While James Bond seems like an interesting avenue for Nolan to approach, given his past history with successful films such as Inception which served as a sci fi centered take on heist and spy movies, he seems like the perfect candidate to reboot the series. Meanwhile Bond movies themselves, are practically crying out for a revamp, a new original take. With No Time To Die expected to be the last movie of the Craig era, starting from Casino Royale, it is clear that Bond movies can and should get better. Not to distract from the fact that these Bond movies, weren't bad, or terrible, but on many occasions actually quite good, but they seemed to follow a formula, similar for all Bond movies. A formula which could use some alteration, but only by a genius, which Nolan proved himself to be.

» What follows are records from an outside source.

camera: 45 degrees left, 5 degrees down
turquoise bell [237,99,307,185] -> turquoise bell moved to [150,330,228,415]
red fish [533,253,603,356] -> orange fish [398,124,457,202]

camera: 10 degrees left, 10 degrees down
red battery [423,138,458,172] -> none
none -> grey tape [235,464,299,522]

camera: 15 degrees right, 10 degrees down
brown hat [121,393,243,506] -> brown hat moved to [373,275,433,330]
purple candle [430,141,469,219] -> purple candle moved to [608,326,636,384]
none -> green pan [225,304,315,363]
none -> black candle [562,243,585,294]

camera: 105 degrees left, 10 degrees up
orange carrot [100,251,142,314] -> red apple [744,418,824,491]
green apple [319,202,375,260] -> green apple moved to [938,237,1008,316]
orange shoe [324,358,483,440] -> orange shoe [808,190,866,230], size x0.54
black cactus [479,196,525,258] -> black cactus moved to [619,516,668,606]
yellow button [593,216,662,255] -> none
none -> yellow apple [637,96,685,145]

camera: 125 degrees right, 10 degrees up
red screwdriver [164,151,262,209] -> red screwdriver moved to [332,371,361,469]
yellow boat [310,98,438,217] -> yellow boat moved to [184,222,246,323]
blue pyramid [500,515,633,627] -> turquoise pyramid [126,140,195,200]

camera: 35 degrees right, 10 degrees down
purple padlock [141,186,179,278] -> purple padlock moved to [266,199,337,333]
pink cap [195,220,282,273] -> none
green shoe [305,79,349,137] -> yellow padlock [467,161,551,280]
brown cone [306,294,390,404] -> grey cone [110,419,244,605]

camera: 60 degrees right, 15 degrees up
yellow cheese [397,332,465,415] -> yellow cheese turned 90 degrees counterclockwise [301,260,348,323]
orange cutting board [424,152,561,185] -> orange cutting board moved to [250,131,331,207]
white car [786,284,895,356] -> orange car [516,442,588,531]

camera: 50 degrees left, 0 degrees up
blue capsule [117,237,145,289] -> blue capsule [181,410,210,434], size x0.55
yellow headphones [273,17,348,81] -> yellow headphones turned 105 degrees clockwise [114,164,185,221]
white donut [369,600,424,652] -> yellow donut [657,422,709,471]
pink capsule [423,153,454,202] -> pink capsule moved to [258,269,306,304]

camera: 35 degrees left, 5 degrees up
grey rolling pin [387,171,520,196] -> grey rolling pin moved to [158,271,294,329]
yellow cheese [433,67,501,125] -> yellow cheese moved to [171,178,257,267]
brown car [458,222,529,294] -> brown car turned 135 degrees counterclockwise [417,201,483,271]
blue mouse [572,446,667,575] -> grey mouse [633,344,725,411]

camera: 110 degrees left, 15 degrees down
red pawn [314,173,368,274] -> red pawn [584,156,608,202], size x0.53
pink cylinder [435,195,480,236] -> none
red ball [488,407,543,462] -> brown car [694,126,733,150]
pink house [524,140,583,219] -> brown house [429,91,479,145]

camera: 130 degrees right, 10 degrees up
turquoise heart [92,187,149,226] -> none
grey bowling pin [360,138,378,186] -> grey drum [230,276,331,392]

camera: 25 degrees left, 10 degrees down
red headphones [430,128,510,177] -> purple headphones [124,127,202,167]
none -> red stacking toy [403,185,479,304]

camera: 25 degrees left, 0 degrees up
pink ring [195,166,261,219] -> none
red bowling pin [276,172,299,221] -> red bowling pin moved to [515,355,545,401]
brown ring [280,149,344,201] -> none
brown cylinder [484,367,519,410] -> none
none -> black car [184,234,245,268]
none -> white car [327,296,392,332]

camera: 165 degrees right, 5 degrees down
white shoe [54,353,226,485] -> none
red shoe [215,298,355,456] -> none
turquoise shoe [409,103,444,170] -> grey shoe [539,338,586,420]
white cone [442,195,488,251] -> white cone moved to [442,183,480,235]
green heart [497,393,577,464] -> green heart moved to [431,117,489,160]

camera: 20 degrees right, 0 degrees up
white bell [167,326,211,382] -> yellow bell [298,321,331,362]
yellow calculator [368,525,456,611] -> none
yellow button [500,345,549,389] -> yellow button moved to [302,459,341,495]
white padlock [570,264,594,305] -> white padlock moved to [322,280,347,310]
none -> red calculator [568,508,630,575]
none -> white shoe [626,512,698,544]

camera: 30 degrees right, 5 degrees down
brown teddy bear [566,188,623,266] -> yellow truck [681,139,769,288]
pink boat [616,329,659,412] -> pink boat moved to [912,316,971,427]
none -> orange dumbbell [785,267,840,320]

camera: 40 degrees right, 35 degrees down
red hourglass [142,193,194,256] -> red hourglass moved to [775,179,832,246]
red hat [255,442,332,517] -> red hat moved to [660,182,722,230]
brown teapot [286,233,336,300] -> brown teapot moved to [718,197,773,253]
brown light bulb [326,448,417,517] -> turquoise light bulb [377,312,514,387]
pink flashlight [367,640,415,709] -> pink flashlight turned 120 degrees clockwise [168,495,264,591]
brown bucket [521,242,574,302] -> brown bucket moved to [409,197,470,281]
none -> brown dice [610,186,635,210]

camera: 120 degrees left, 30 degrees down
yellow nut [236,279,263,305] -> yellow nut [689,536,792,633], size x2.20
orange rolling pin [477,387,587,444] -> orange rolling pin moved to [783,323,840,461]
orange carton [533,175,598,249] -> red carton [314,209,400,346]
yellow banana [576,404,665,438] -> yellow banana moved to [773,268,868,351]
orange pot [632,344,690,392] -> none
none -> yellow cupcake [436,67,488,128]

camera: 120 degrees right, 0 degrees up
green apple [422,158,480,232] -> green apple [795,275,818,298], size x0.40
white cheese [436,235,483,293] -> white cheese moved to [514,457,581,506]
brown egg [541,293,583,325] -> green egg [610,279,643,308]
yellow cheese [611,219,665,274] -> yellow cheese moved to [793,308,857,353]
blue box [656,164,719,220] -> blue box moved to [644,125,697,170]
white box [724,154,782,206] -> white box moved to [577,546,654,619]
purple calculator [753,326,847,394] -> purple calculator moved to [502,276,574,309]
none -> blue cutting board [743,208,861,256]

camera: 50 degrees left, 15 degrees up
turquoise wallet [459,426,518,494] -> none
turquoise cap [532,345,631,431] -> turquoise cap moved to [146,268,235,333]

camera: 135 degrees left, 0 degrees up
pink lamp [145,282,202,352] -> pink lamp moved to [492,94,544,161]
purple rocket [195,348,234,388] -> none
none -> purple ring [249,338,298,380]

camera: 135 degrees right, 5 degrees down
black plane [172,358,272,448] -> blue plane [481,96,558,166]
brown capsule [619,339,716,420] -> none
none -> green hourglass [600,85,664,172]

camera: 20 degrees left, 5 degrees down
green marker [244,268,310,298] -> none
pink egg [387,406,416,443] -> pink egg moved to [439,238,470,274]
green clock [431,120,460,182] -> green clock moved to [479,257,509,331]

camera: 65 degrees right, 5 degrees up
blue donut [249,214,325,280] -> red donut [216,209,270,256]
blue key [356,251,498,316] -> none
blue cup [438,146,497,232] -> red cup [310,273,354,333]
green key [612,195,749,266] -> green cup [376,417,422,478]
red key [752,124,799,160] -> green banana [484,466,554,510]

While the future of Nolan, himself is out in the open after a falling-out with WB, the situation seems to be too good to be true. Maybe it is. The other side of the argument suggests that Bond films, iconic and historic as they come, unlike many of Nolan's past works which were mostly originals, excluding The Prestige, Insomnia, and The Batman movies, it just does not seem to be his style. While both sides of the argument are fully plausible and equally as backed up, the true outcome cannot be published on pen and paper, but can only be seen on the big screen, something which many fans are hoping to achieve.